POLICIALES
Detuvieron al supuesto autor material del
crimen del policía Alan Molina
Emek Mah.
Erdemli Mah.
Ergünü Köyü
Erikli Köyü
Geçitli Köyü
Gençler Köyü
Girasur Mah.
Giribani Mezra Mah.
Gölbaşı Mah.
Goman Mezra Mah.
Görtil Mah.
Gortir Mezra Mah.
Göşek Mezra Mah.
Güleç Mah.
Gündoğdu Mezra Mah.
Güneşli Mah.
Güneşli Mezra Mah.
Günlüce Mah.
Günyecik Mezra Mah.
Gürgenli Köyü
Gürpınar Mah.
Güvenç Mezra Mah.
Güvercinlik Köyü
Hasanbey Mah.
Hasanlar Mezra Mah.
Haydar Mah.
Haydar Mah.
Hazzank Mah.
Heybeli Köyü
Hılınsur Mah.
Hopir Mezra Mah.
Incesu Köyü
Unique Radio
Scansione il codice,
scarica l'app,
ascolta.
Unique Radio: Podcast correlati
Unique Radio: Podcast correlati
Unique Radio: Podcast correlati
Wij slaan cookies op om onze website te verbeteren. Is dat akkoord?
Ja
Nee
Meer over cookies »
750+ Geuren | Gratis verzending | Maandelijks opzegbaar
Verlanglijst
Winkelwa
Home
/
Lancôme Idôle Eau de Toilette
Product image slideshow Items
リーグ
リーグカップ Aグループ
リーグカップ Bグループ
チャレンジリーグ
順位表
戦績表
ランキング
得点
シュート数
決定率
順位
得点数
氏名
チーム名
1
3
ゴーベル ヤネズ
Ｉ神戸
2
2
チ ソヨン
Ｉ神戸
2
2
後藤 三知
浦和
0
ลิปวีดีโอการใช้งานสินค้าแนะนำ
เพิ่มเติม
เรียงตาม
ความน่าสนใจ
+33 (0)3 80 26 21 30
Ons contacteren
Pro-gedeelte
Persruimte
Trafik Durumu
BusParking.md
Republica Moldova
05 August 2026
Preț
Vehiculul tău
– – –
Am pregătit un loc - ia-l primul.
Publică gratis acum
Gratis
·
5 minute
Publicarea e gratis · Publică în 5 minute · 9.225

### [Brief]
Show all lines in the entries above where the string "Mezra" appears.

### [Answer for the task]
Giribani Mezra Mah.
Goman Mezra Mah.
Gortir Mezra Mah.
Göşek Mezra Mah.
Gündoğdu Mezra Mah.
Güneşli Mezra Mah.
Günyecik Mezra Mah.
Güvenç Mezra Mah.
Hasanlar Mezra Mah.
Hopir Mezra Mah.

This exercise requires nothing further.